DOCUMENT SEGMENT.

=====

Controlling Chemicals’ Fate 

Our modern way of life would not be as it is without chemicals. Many of these however end up in the environment –whether intentionally or unintentionally. Nature thereby is only capable of counterbalancing the adverse effects of chemicals to a certain degree. Hence, what can be done when the number and amounts of chemicals in the environment is increasing, when pollutants are toxic already in the smallest of doses or when chemicals have a prolonged residence time in ecosystems because they are very difficult to attenuate?

=====

TASKS FOR THIS EXERCISE.
a) Decide whether each statement agrees with the passage on chemicals in the environment, answering yes or no and quoting the words of the passage that settle it. (i) All chemicals used in modern life end up in the environment. (ii) Nature can offset the harmful effects of chemicals only up to a point. (iii) Chemicals reach the environment only by accident.
b) Carry on the passage on chemicals in the environment, starting after its final question.

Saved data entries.
=====

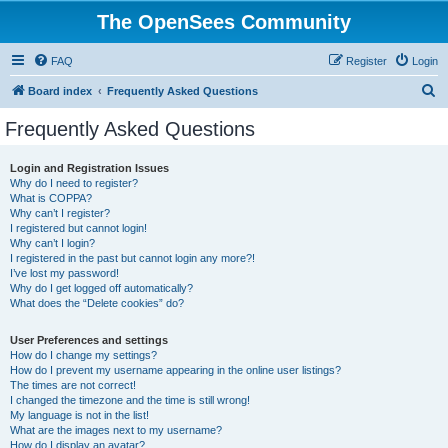
The OpenSees Community
FAQ
Register
Login
S
Board index
Frequently Asked Questions
e
Frequently Asked Questions
a
r
Login and Registration Issues
Why do I need to register?
c
What is COPPA?
h
Why can’t I register?
I registered but cannot login!
Why can’t I login?
I registered in the past but cannot login any more?!
I’ve lost my password!
Why do I get logged off automatically?
What does the “Delete cookies” do?
User Preferences and settings
How do I change my settings?
How do I prevent my username appearing in the online user listings?
The times are not correct!
I changed the timezone and the time is still wrong!
My language is not in the list!
What are the images next to my username?
How do I display an avatar?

=====

RESPONSES PER TASK.
a)
(i) No: "Many of these however end up in the environment"
(ii) Yes: "Nature thereby is only capable of counterbalancing the adverse effects of chemicals to a certain degree."
(iii) No: "whether intentionally or unintentionally"

b)
We perceive the biodegradation of a chemical as an ecosystem property. On these grounds, we link knowledge about the chemical´s molecular determinants governing (bio-)transformation with the biogeochemical and ecological drivers of ecosystem functioning. We want to identify and control the key factors that make an ecosystem robust against chemicals and are thus effective in the attenuation of contaminants. We are thereby implementing experimental as well as multi-scale modelling systems to understand and predict the ecosystem service „natural biodegradation of chemicals“. Even if chemicals may no longer be foul-smelling, and even may be safer and more environmentally-sound these days, there is still a long way to go to make chemicals environmentally acceptable (´eco-compatible´) and to develop management options that will effectively eliminate chemicals from the ecosystem level.